Individual cerebellar Purkinje cells express different cGMP phosphodiesterases (PDEs): in vivo phosphorylation of cGMP-specific PDE (PDE5) as an indicator of cGMP- dependent protein kinase (PKG) activation. Shimizu-Albergine M, Rybalkin SD, Rybalkina IG, Feil R, Wolfsgruber W, Hofmann F, Beavo JA. J Neurosci. 2003 Jul 23;23(16):6452-9.

The nitric oxide (NO)-cGMP pathway has been implicated as playing a crucial role in the induction of cerebellar long-term depression (LTD). The amplitude and duration of the cGMP signal is controlled by cyclic nucleotide phosphodiesterases (PDEs). Here we identify PDE5 and PDE1B as the two major cGMP-hydrolyzing PDEs specifically and differentially expressed in the Purkinje neurons of mouse cerebellum. PDE5 was found in all Purkinje neurons, whereas PDE1B was detected only in a subset of these cells, suggesting that individual Purkinje cells may differentially regulate cGMP, depending on the PDE isozymes expressed. Although expression of guanylate cyclase and/or cGMP- dependent protein kinase (PKG) in Purkinje cells have been reported, neither cGMP accumulation nor PKG activation in these cells in vivo has been demonstrated. To determine if changes in PKG activation and PDE5 regulation occur in vivo we have examined the phosphorylation of PDE5 in mouse cerebellar Purkinje cells by immunocytochemistry and Western blot analyses using a phosphospecific PDE5 antibody. Injection of sodium nitroprusside or selective PKG activators into the lateral ventricle of mouse brain induced PDE5 phosphorylation in vivo, but was completely missing in Purkinje cell-specific PKG I knock-out mice.

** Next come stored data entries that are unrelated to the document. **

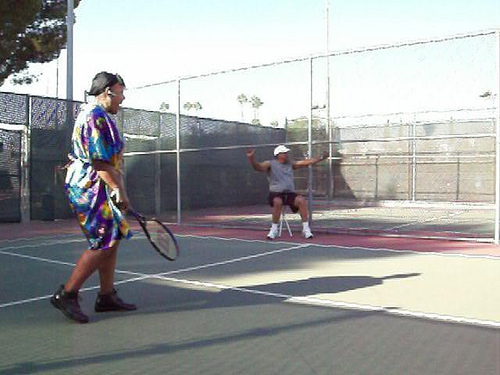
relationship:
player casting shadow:
[48, 69, 184, 327] [105, 270, 423, 318]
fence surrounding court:
[1, 88, 499, 224] [1, 202, 499, 374]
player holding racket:
[48, 69, 184, 327] [105, 189, 183, 265]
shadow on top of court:
[105, 270, 423, 318] [1, 202, 499, 374]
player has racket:
[48, 69, 184, 327] [105, 189, 183, 265]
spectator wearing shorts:
[242, 139, 333, 242] [268, 189, 302, 214]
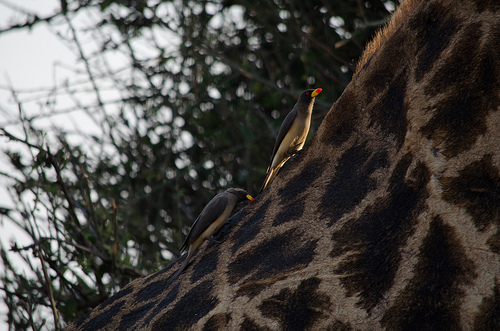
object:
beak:
[246, 194, 256, 202]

In cerebellar slices, treatment with sildenafil or IBMX led to different levels of phospho-PDE5 accumulation and activation of PDE5. These results suggest that phosphorylation of PDE5 in Purkinje neurons after cGMP-PKG activation performs a critical role in the termination of the cGMP signal during LTD progression; moreover, PDE5 phosphorylation may be used as an in vivo indicator for PKG activation.

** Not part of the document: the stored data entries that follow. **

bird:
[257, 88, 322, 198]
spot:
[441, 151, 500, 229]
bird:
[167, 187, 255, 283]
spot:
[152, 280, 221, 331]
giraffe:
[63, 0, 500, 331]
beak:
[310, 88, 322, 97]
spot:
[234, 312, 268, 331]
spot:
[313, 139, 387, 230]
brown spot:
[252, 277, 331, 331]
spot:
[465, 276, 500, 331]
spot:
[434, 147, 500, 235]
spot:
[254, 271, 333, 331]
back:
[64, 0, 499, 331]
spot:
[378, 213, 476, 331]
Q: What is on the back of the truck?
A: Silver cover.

Some cool pictures from one of Dawn Juilfs papers. Notice the different localization of different PDEs in various parts of the olfactory neurons.
Juilfs et al. (PNAS 94:3388-3395)

The data in this manuscript illustrate that different PDEs are localized to different regions of single olfactory neurons and also that a new subset of neurons expressing PDE2 and GCD are present in olfactory epithelia. These latter neurons do not appear to innervate a single glomerulus as is the case for most others that have been described to date. Rather they project to a ring like set of "necklace glomeruli" that surround the accessory olfactory bulb.

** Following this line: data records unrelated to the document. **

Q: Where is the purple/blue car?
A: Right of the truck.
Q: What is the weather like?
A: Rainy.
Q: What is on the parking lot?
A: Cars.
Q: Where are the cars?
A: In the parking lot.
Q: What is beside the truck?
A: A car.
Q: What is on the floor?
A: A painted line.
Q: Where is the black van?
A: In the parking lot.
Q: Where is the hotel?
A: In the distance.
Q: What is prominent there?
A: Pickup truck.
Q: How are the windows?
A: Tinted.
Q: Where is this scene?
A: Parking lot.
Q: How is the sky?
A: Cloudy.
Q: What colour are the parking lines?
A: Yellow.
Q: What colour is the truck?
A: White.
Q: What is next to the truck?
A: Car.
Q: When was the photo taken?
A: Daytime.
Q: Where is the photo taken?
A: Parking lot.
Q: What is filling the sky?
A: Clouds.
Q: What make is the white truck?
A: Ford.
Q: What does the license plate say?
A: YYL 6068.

	Section of Olfactory Epithelium This photo shows a immunocytochemical staining of the caudal portion of an olfactory turbinate triple stained for PDE1C2 (blue), PDE2A (red), and PDE4A (green). Note that the cilia of most neurons contain PDE1C2 while the dendrites, cell bodies, and axon bundles contain PDE4A. The red olfactory neurons do not contain either PDE1C2 or PDE4A. They do, however, contain guanylyl cyclase D (see later photo)
	Olfactory Neurons This photo shows a blow-up of an olfactory neuron stained for PDE1C2 (red) and PDE4A (green). Note the cilia containing PDE1C arising from the dendrites of individual neurons expressing PDE4 .
	GCD & PDE2 Coexpression Merged image of PDE2A staining (red) and guanylyl cyclase D (GCD) staining (green) of a subset of neurons located in the posterior part of the nasal epithelium. Note that PDE2 is present in the cell bodies of all neurons that are positive for GCD and that it is present in the cilia of most of them. Yellow color indicates co-expression.

	PDE2 expressing neurons projecting to olfactory bulb Note the axon bundles projecting to multiple areas of the olfactory bulb. These axon bundles appear to terminate on one of a dozen or so glomerular like structures called the necklace glomeruli that encircle the accessory olfactory bulb.